A fascinating history
Halfway through the XVI century, the white man invaded the center of Africa. His goal was to capture as many black people as they could, to be used as slaves at the different places that they were settling down.
The different tribes of black race condemned to slavery, to avoid this destiny, started to emigrate from their lands leaving behind their houses and crops, but retaining their ancient customs.
This way the population Nguni reached South Africa, where it started to reassemble again. From a small family a child was born to a recently widowed mother. His name was Zulu, meaning heaven. Together with Zulu a new clan was born and all its descendants carried that name. Little is known about Zulu and his first successors, because it was a peaceful time.
Over the end of the XVIII century, Senzangakoma (which translated means “the adventurer“), fifth successor to Zulu and chief of the tribe, had a romance with Nandi (“the sweet“) of which was born the one who was going to be the greatest Zulu leader.
Senzangakoma, married to another woman, evaded the messages that Nandi sent him about her pregnancy. He replied her that her state was caused by a parasite of the water causing her belly to grow. Therefore, when the baby was born, he was named Shaka: the parasite.
The warrior that conquered the Englishmen
Shaka´s childhood was sad and hard: turned down by his father and only loved by his mother, who had no power within the tribe, he became a target to other kids. Finally they couldn’t stand anymore that life and they fled. The agony that they both suffered was so great, that Shaka swore to survive the pain and return to revenge from all their torturers.
People from another tribe welcomed them and gave them refuge. In time, he escalated grades in the army: beginning as a simple soldier, in little time he became a general. It was in this army that Shaka decided to change the tactics of combat. He realized that throwing spears was not an effective method of attack, and invented a spear with a short handle that enabled to enter and come out again of the body after being stabbed. The body-to-body combat in Zululand had started.

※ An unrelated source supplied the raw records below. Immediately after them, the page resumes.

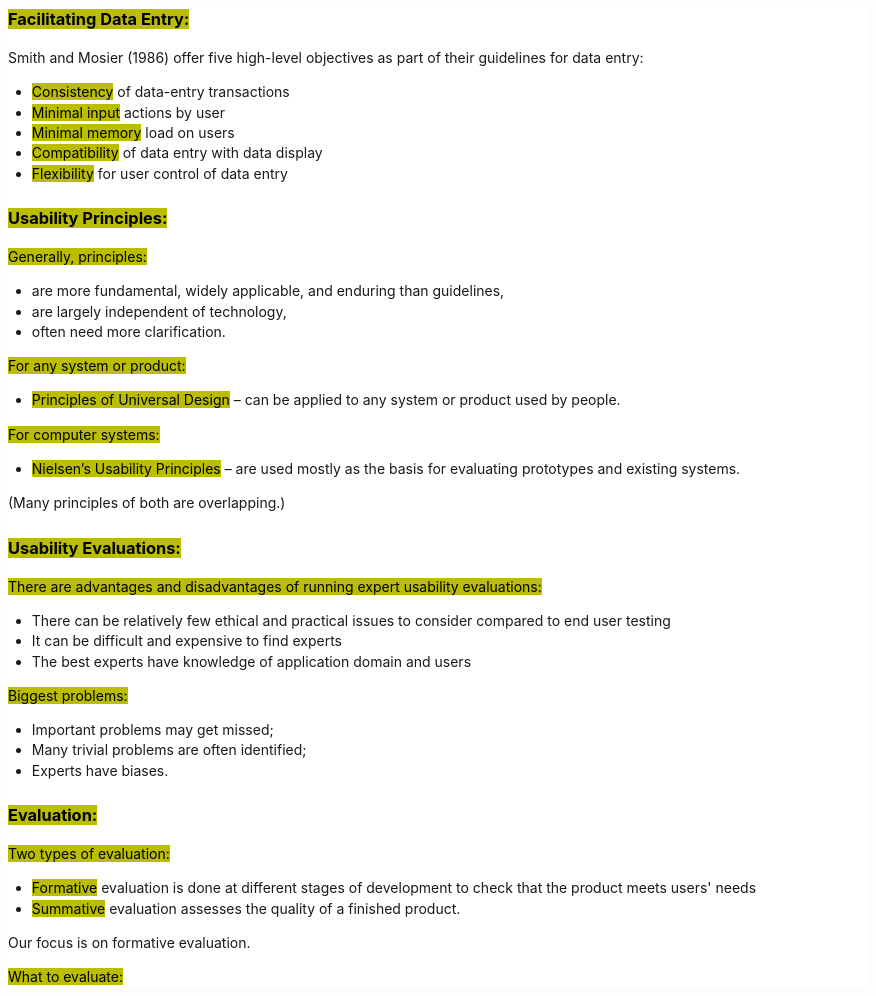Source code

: ### <mark style="background:#BABD00;">Facilitating Data Entry:</mark>

Smith and Mosier (1986) offer five high-level objectives as part of their guidelines for data entry:
- <mark style="background:#BABD00;">Consistency</mark> of data-entry transactions
- <mark style="background:#BABD00;">Minimal input</mark> actions by user
- <mark style="background:#BABD00;">Minimal memory</mark> load on users
- <mark style="background:#BABD00;">Compatibility</mark> of data entry with data display
- <mark style="background:#BABD00;">Flexibility</mark> for user control of data entry

### <mark style="background:#BABD00;">Usability Principles:</mark>

<mark style="background:#BABD00;">Generally, principles:</mark>
- are more fundamental, widely applicable, and enduring than guidelines,
- are largely independent of technology,
- often need more clarification.

<mark style="background:#BABD00;">For any system or product:</mark>
- <mark style="background:#BABD00;">Principles of Universal Design</mark> – can be applied to any system or product used by people.

<mark style="background:#BABD00;">For computer systems:</mark>
- <mark style="background:#BABD00;">Nielsen’s Usability Principles</mark> – are used mostly as the basis for evaluating prototypes and existing systems.

(Many principles of both are overlapping.)

### <mark style="background:#BABD00;">Usability Evaluations:</mark>

<mark style="background:#BABD00;">There are advantages and disadvantages of running expert usability evaluations:</mark>
- There can be relatively few ethical and practical issues to consider compared to end user testing
- It can be difficult and expensive to find experts
- The best experts have knowledge of application domain and users

<mark style="background:#BABD00;">Biggest problems:</mark>
- Important problems may get missed;
- Many trivial problems are often identified;
- Experts have biases.

### <mark style="background:#BABD00;">Evaluation:</mark>

<mark style="background:#BABD00;">Two types of evaluation:</mark>
- <mark style="background:#BABD00;">Formative</mark> evaluation is done at different stages of development to check that the product meets users' needs
- <mark style="background:#BABD00;">Summative</mark> evaluation assesses the quality of a finished product.

Our focus is on formative evaluation.

<mark style="background:#BABD00;">What to evaluate:</mark>
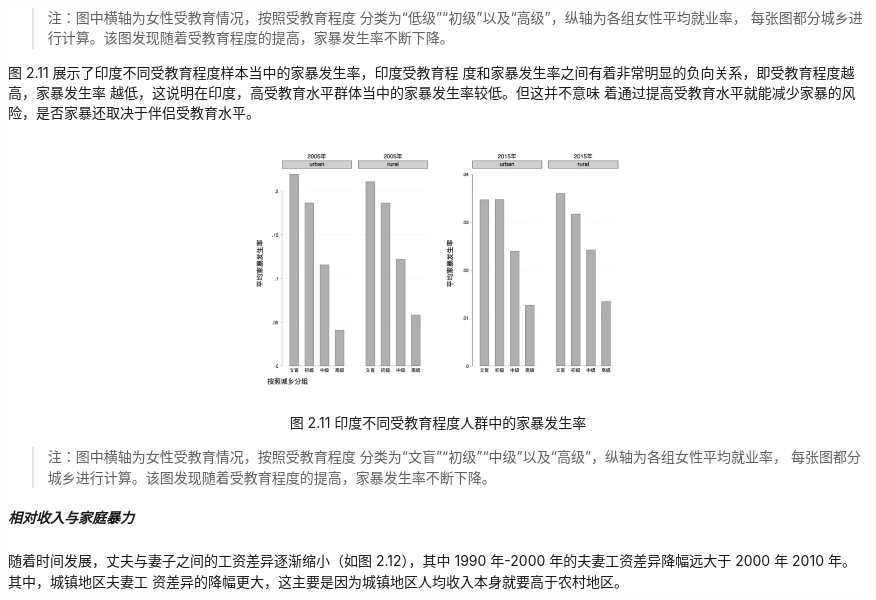 > 注：图中横轴为女性受教育情况，按照受教育程度
分类为“低级”“初级”以及“高级”，纵轴为各组女性平均就业率，
每张图都分城乡进行计算。该图发现随着受教育程度的提高，家暴发生率不断下降。


图 2.11 展示了印度不同受教育程度样本当中的家暴发生率，印度受教育程
度和家暴发生率之间有着非常明显的负向关系，即受教育程度越高，家暴发生率
越低，这说明在印度，高受教育水平群体当中的家暴发生率较低。但这并不意味
着通过提高受教育水平就能减少家暴的风险，是否家暴还取决于伴侣受教育水平。

<img src="/assets/attachment/14.png" style="display: block; margin: auto; width: 28ic;" />
<p align="center">图 2.11 印度不同受教育程度人群中的家暴发生率</p>

> 注：图中横轴为女性受教育情况，按照受教育程度
分类为“文盲”“初级”“中级”以及“高级”，纵轴为各组女性平均就业率，
每张图都分城乡进行计算。该图发现随着受教育程度的提高，家暴发生率不断下降。

##### 相对收入与家庭暴力
随着时间发展，丈夫与妻子之间的工资差异逐渐缩小（如图 2.12），其中 1990
年-2000 年的夫妻工资差异降幅远大于 2000 年 2010 年。其中，城镇地区夫妻工
资差异的降幅更大，这主要是因为城镇地区人均收入本身就要高于农村地区。
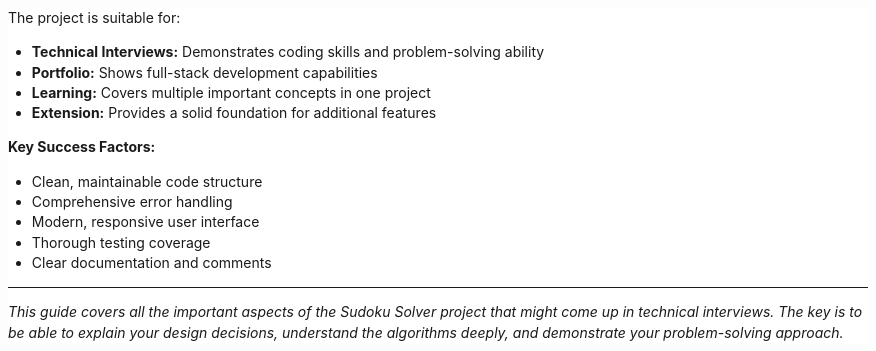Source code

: The project is suitable for:
- **Technical Interviews:** Demonstrates coding skills and problem-solving ability
- **Portfolio:** Shows full-stack development capabilities
- **Learning:** Covers multiple important concepts in one project
- **Extension:** Provides a solid foundation for additional features

**Key Success Factors:**
- Clean, maintainable code structure
- Comprehensive error handling
- Modern, responsive user interface
- Thorough testing coverage
- Clear documentation and comments

---

*This guide covers all the important aspects of the Sudoku Solver project that might come up in technical interviews. The key is to be able to explain your design decisions, understand the algorithms deeply, and demonstrate your problem-solving approach.*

Having equipped to his army with the new spears designed by himself, he prepared them for the conquer that he had dreamed for many years. It was such the power of this combat machine, that 50 years later the heirs of these warriors at the battle of Isanlwana in 1879 defeated the English troops, in what was going to be the greatest defeat of an English army to the hands of a native tribe in all history.
Shaka didn’t sympathize with the pity. History describes him as a black Napoleon, a real military genius. He designed the attacking formation of the “ox horn“, in which a part of the warriors hided first to unfold later and surround the enemy.
Shaka was a born expert in psychological war and military intelligence, many times fighting at the front of his regiment, knowing the grade of each of his officers and calling them by name. His subordinates loved and admired him like no other leader.
Shaka strengthened his power and upon his father’s death he inherit the throne. That way he got the validity to unify everything in one reign, the reign of the Zulu, known also as “the people from heaven“.
His regiment of 1500 soldiers attacked neighbor’s tribes. His lands, reaching in the beginning only 15 square kilometers, had 11 years later a radius of 1000 kms and an army of over 50.000 warriors. He also restructured the Zulu social system, creating a strong administration.
To the present day, 7 kings have succeeded him, but none has reached the hegemony of Shaka.
His heirloom is still lived daily in the Zulu Nation, proud of its past, culture and tradition.